A Julia package for combining probabilistic forecasts from several component models.
ForecastEnsembles.jl computes weighted or unweighted ensembles of forecasts
expressed as quantiles, samples, CDFs, or summary statistics. Weights can be
supplied by the user, fixed (equal weighting), or estimated from past
forecast performance via quantile regression averaging or CRPS-stacking.
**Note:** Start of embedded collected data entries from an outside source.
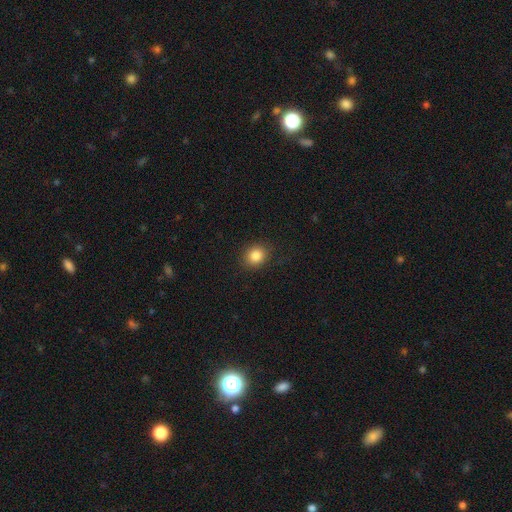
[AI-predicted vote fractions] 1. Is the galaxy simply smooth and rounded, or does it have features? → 85% smooth, 10% star or artifact, 5% featured or disk.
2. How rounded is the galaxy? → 71% round, 29% in between, 1% cigar-shaped.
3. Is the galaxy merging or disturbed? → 87% none, 9% minor disturbance, 3% major disturbance, 1% merger.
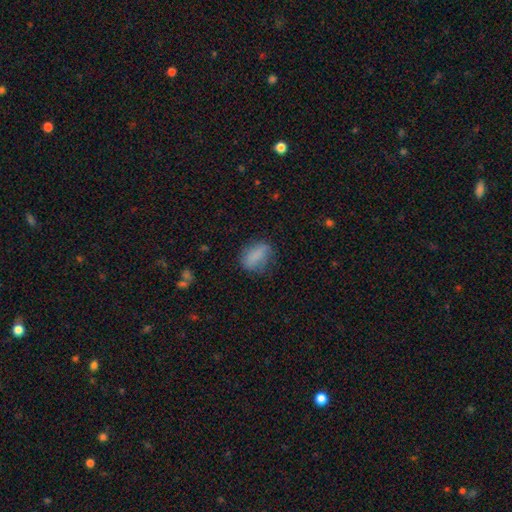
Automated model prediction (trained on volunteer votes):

Trained and untrained methods are interchangeable through one EnsembleWeights
type.
The work builds on three R packages:
hubEnsembles
(simple/weighted mean and median, linear opinion pool),
qrensemble (quantile regression
averaging), and
lopensemble (CRPS-stacked
linear opinion pool). The Julia version pulls all three under one in-memory
representation, two verbs (fit, combine), and two ensemble types
(MixtureEnsemble, QuantileEnsemble). Multiple dispatch picks the right
algorithm for each (output_type, method) pair.
The optimiser backends are pluggable: QRA's LP runs through JuMP, so HiGHS, GLPK, Gurobi or anything else with a JuMP wrapper is one line away, and CRPS-stacking goes through Optim.jl.
using ForecastEnsembles, DataFrames
df = DataFrame(
location = "A",
horizon = 1,
model_id = repeat(["m1", "m2", "m3"], inner = 2),
output_type = "quantile",
output_type_id = repeat([0.25, 0.75], 3),
value = [1.0, 3.0, 2.0, 4.0, 0.5, 2.5],
)
ft = ForecastTable(df; task_id_cols = [:location, :horizon])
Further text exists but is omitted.